+++ Text shown +++

SEC Responds to Crypto Industry Critics

The SEC defends its crypto regulation strategy amid strong criticism from Coinbase and others seeking clearer guidelines.

In a recent public response, the U.S. Securities and Exchange Commission (SEC) defended its approach to regulation and enforcement within the cryptocurrency sector. This followed criticism from industry stakeholders including Coinbase Global Inc., a leading cryptocurrency exchange, which had accused the SEC of delaying formal rulemaking for digital assets. The SEC’s position, outlined in an appellate brief, essentially argues for the continuation of individual enforcement actions.

Despite the SEC’s detailed response, crypto industry critics remain dissatisfied. They view the brief as reinforcement of their belief that the SEC lacks in providing clear guidelines to legitimate crypto businesses. These businesses, eager to comply with U.S. regulatory standards, need clarity that the SEC seems hesitant to provide.

Crypto Industry Moving Ahead Regardless

Kayvan Sadeghi of Jenner & Block, representing the Crypto Council for Innovation, stated that the crypto industry’s global progression isn’t reliant on the SEC’s stance. The implication is that U.S. regulators must decide their course of action without delay.

+++ Provided material +++

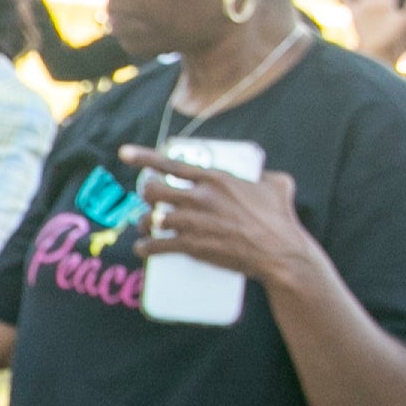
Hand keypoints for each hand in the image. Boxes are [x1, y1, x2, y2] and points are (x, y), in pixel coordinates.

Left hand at [120, 145, 315, 285]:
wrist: (279, 252)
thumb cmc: (280, 218)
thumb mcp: (277, 185)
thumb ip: (264, 176)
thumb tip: (264, 176)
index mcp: (215, 179)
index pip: (172, 164)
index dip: (144, 158)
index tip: (124, 153)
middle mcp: (199, 198)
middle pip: (153, 191)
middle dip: (147, 195)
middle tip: (151, 201)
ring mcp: (193, 222)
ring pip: (151, 219)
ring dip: (145, 223)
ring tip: (147, 227)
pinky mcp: (192, 246)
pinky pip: (157, 245)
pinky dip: (146, 247)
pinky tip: (143, 249)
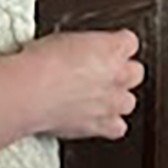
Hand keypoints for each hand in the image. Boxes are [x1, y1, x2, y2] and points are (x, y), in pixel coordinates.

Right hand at [22, 29, 144, 140]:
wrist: (31, 91)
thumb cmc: (41, 63)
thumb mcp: (62, 40)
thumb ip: (81, 48)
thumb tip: (76, 52)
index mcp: (112, 48)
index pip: (129, 42)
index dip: (116, 46)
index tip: (106, 49)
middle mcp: (118, 76)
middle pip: (136, 73)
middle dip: (122, 74)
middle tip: (102, 74)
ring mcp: (112, 103)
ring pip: (129, 102)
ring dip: (116, 100)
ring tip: (96, 98)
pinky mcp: (102, 125)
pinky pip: (118, 128)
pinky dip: (109, 125)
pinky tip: (94, 119)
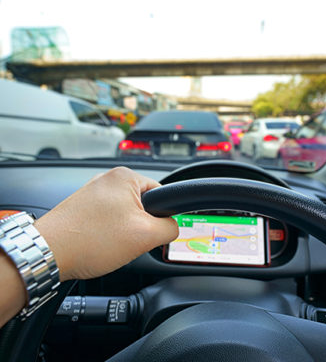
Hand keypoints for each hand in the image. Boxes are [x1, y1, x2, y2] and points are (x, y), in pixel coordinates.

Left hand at [34, 167, 178, 280]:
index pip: (161, 193)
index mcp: (125, 176)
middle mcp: (108, 179)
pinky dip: (108, 231)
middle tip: (128, 240)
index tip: (151, 232)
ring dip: (124, 230)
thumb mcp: (145, 236)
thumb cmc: (90, 240)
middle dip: (140, 226)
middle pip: (143, 205)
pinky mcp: (83, 205)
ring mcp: (93, 191)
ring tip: (110, 242)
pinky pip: (108, 218)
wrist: (48, 253)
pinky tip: (100, 242)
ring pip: (125, 214)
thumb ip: (170, 228)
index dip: (161, 217)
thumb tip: (173, 227)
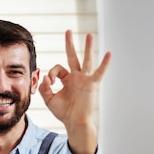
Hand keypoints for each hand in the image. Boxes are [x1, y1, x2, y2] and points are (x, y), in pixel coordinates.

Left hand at [38, 30, 111, 153]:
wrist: (75, 122)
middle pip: (73, 56)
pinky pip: (99, 72)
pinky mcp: (92, 84)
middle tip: (68, 31)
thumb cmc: (64, 112)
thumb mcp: (49, 100)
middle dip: (69, 44)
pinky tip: (109, 53)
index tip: (50, 83)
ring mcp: (85, 79)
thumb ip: (44, 88)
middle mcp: (76, 77)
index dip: (52, 73)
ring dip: (87, 47)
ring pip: (86, 60)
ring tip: (89, 35)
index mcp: (66, 80)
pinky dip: (104, 63)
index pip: (58, 69)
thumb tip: (45, 76)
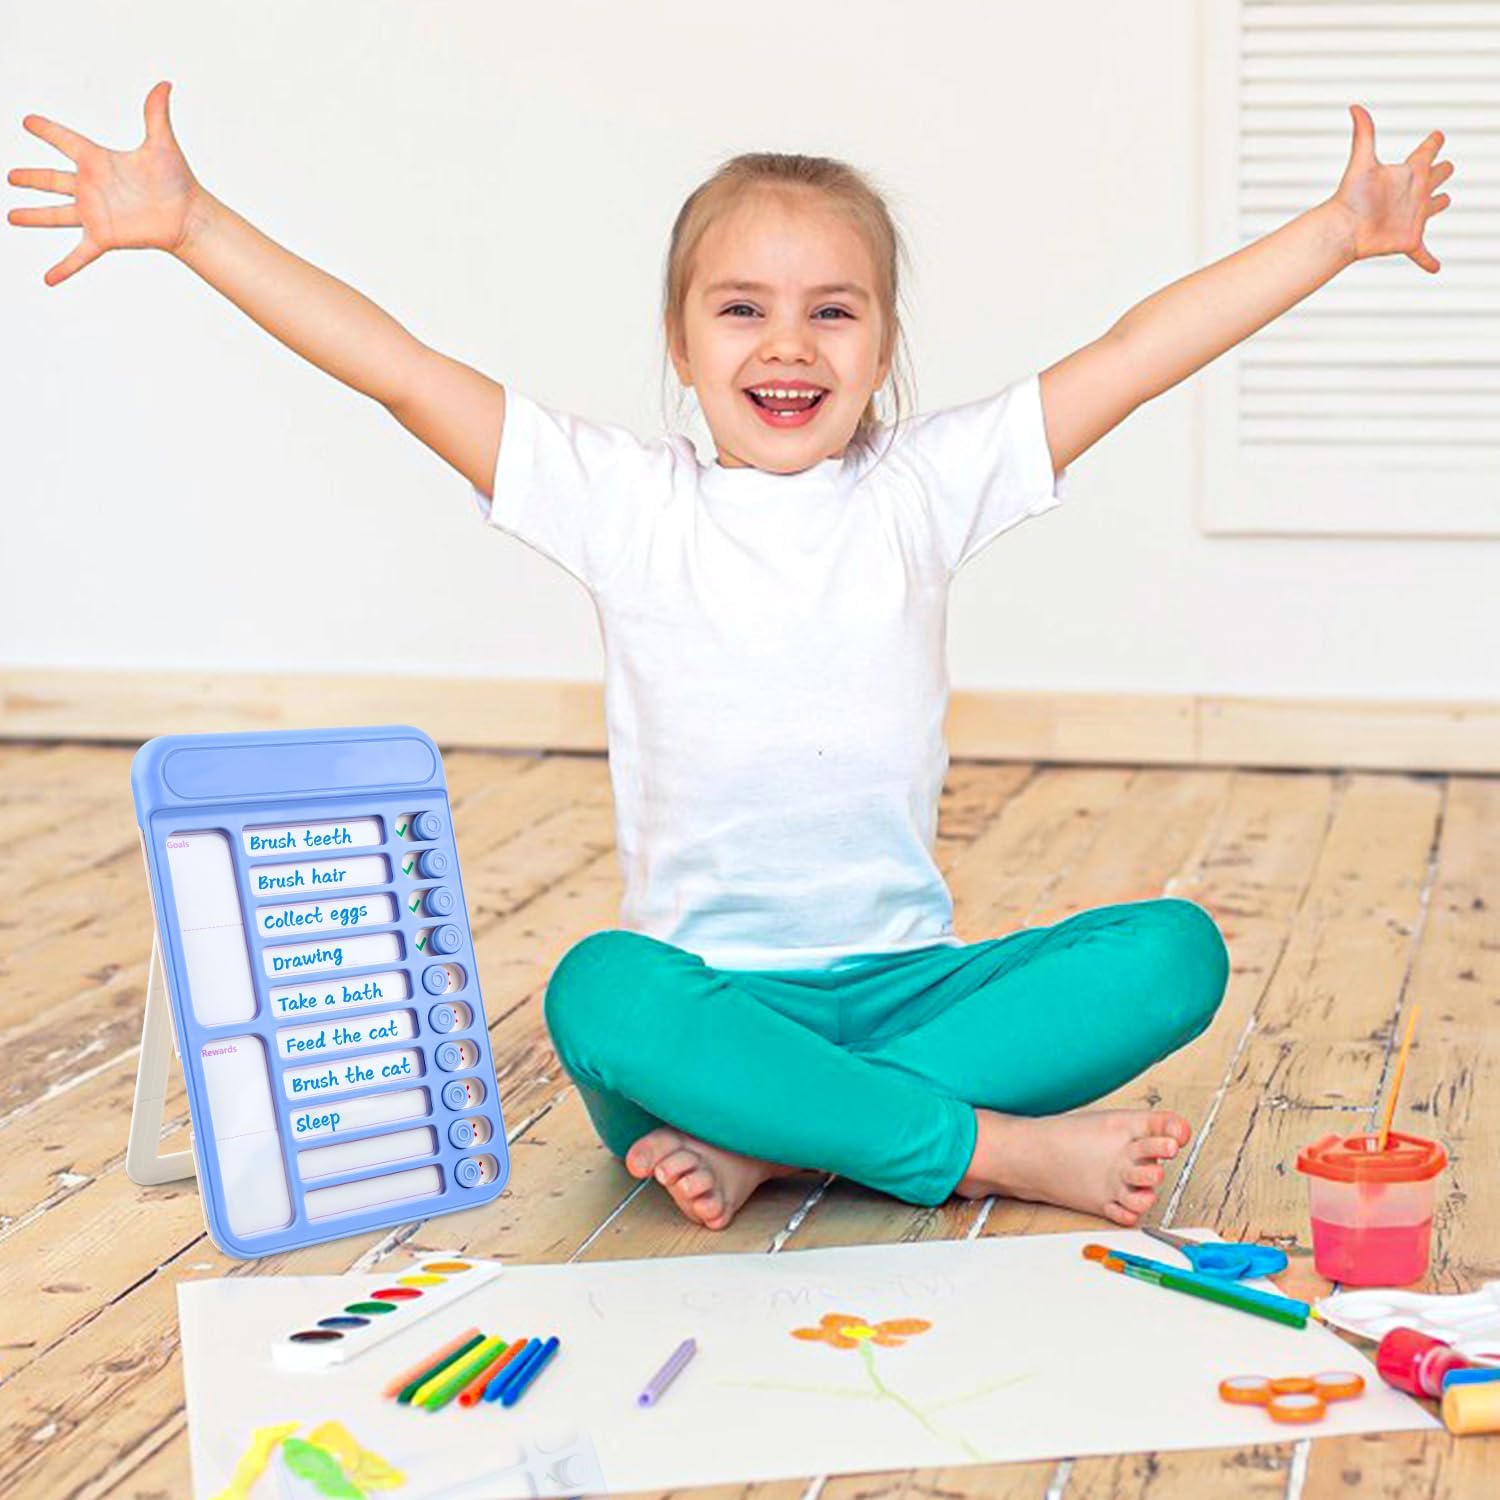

+++

Things to do:
a) Write out the part of the SEC crypto article from "Kayvan Sadeghi of" to "action without delay.".
b) Name every organization mentioned in the article about the SEC and its crypto critics.
c) Keep writing the article about the SEC and its crypto critics, picking up right after its last sentence.

Response list:
a)
Kayvan Sadeghi of Jenner & Block, representing the Crypto Council for Innovation, stated that the crypto industry’s global progression isn’t reliant on the SEC’s stance. The implication is that U.S. regulators must decide their course of action without delay.

b)
U.S. Securities and Exchange Commission (SEC)
Coinbase Global Inc.
Jenner & Block
Crypto Council for Innovation

c)
Last month, Coinbase embarked on an unprecedented legal action, anticipating an imminent lawsuit from the SEC. The exchange appealed to the 3rd U.S. Circuit Court of Appeals, urging the SEC to respond to their petition from July 2022. The petition seeks the proposal and adoption of rules governing the regulation of securities offered and traded digitally.

Coinbase’s Allegations Against SEC

Coinbase claims the SEC is intentionally avoiding the rulemaking process they requested, describing the SEC’s lack of response as an “unreasonable” delay. They believe the SEC is avoiding judicial scrutiny by favoring enforcement actions over formal rulemaking.

This sentiment is echoed by entities like the Crypto Council for Innovation, investment firm Paradigm Operations LP, and public interest group Investor Choice Advocates Network. The U.S. Chamber of Commerce also joined the chorus, arguing that SEC’s inaction is hampering innovation in a trillion-dollar industry.

SEC’s Position On Rulemaking and Enforcement

According to the SEC, Coinbase’s allegations are misguided. The agency hasn’t “vetoed” Coinbase’s petition but is rather conducting thorough analyses of potential crypto regulation. The SEC has proposed some new rules and argues there’s no statutory deadline for responding to rulemaking petitions. It believes that a months-long wait does not warrant the exceptional relief sought by Coinbase.

The SEC also refutes the notion that it should halt enforcement actions until it has clarified which crypto assets qualify as securities. The agency’s mandate includes enforcing existing securities laws while considering additional rules and regulations. It believes its enforcement actions, including those involving Coinbase, invite judicial scrutiny.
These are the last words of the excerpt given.